* **MATERIAL SHOWN**:
_ _ _ _ _ _ _
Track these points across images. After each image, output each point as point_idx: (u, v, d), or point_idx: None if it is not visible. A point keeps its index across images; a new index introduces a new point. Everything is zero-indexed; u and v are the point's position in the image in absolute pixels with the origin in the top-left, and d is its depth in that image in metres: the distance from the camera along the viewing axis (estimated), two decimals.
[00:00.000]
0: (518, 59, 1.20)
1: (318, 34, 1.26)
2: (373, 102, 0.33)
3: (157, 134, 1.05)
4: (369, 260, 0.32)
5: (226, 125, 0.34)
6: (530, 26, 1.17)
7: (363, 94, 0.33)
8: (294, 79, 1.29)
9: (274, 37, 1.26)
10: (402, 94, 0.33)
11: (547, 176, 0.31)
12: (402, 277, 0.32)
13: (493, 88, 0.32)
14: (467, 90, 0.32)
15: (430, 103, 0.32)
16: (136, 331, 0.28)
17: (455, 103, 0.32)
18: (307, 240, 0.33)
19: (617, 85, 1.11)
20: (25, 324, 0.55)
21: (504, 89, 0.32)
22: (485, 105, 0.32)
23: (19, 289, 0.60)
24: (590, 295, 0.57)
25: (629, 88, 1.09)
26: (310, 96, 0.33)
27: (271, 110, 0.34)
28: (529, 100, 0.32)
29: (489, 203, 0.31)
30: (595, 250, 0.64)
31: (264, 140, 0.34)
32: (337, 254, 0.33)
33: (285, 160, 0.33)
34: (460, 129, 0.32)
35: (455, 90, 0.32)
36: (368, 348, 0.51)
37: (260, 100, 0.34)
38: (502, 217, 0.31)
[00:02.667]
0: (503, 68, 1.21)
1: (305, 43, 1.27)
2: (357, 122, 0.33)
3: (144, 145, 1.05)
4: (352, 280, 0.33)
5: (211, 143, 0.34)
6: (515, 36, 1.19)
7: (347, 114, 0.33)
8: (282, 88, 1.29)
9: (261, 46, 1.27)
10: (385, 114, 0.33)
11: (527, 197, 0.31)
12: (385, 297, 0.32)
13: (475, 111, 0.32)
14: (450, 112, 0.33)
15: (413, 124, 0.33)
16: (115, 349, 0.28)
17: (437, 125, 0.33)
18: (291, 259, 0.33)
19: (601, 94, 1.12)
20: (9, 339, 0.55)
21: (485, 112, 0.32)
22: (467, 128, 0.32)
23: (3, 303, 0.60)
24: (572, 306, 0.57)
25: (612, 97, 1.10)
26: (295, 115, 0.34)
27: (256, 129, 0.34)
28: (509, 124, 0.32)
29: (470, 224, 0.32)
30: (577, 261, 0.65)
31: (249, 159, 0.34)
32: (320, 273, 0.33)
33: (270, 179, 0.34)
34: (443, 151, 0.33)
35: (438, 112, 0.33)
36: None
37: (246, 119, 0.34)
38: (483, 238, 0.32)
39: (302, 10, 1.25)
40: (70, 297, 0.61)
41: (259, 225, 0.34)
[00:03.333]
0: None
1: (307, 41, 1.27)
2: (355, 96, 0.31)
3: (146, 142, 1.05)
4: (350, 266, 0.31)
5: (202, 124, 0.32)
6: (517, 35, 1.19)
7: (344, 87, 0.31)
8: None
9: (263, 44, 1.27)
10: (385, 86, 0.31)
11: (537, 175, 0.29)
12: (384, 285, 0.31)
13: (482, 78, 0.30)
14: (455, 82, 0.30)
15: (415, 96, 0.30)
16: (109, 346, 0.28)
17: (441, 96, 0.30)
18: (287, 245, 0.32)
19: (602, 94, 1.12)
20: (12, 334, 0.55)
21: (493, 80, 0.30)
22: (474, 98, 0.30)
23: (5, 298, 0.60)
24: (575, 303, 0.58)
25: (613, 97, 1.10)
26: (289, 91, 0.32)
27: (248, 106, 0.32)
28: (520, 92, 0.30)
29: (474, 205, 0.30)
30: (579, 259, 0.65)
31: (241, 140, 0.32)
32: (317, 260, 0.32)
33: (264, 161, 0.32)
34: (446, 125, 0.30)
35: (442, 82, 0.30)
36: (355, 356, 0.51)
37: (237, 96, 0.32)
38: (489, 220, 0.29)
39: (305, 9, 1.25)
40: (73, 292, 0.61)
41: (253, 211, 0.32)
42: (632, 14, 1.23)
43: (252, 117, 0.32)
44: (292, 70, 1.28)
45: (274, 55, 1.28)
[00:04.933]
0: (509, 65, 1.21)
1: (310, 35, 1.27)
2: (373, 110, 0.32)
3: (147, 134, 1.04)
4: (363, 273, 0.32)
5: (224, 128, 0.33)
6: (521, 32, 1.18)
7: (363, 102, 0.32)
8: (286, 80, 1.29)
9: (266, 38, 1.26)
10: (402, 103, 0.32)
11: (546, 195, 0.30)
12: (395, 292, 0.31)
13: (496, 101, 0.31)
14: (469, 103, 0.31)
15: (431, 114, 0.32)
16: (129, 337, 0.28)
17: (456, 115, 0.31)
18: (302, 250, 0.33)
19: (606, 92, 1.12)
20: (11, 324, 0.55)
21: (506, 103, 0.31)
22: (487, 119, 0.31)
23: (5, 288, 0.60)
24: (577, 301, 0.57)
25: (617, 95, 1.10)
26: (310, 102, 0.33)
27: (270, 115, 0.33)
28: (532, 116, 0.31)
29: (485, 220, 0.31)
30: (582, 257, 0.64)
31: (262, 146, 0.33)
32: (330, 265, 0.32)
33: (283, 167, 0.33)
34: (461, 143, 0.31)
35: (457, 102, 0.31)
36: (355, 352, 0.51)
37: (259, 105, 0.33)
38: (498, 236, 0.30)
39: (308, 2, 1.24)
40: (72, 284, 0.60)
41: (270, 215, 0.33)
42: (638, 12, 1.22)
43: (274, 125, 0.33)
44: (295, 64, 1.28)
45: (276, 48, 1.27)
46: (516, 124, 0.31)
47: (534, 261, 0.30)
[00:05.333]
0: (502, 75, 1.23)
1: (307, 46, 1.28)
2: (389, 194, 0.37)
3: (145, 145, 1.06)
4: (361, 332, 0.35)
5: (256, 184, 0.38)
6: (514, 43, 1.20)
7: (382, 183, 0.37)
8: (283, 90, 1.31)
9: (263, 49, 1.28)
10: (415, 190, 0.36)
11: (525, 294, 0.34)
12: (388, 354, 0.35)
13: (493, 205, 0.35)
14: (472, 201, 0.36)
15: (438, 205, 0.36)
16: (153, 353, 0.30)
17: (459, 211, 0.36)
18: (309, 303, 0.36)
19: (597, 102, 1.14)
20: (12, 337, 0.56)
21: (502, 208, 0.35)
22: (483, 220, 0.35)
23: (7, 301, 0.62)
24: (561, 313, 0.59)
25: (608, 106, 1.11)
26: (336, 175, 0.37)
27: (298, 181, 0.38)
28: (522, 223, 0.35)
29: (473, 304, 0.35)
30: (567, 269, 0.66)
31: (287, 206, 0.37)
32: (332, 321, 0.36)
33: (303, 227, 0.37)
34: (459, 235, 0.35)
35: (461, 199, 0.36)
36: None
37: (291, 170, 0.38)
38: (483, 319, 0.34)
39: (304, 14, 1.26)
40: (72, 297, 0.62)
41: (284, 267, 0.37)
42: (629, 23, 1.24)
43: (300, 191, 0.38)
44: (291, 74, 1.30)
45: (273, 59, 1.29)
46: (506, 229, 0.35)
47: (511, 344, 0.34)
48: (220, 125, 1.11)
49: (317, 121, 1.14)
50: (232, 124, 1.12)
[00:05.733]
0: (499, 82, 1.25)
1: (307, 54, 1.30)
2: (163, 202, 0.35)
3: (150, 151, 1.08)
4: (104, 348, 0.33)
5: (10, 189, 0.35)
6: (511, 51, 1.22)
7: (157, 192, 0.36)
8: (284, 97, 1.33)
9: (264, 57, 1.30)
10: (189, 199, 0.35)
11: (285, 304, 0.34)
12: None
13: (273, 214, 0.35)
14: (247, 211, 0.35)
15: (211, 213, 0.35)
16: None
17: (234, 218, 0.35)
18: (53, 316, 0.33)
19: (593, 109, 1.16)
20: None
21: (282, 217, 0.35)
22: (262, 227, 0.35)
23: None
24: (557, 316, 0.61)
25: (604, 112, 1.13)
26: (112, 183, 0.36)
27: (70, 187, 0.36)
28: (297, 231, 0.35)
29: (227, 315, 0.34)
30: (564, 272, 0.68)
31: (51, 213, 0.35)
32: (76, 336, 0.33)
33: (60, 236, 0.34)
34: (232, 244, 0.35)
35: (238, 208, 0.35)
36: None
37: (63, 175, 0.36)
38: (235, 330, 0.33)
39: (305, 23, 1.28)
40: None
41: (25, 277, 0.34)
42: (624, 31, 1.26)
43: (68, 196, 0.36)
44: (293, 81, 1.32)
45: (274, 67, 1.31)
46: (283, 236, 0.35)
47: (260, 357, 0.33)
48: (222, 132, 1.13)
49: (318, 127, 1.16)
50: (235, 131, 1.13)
_ _ _ _ _ _ _
* **WORK INSTRUCTIONS**: For this exercise, please output exactly the lines above starting at the line with "17: (455, 103, 0.32)" and ending at the line with "29: (489, 203, 0.31)", ends included.

* **SOLVED PROBLEM**:
17: (455, 103, 0.32)
18: (307, 240, 0.33)
19: (617, 85, 1.11)
20: (25, 324, 0.55)
21: (504, 89, 0.32)
22: (485, 105, 0.32)
23: (19, 289, 0.60)
24: (590, 295, 0.57)
25: (629, 88, 1.09)
26: (310, 96, 0.33)
27: (271, 110, 0.34)
28: (529, 100, 0.32)
29: (489, 203, 0.31)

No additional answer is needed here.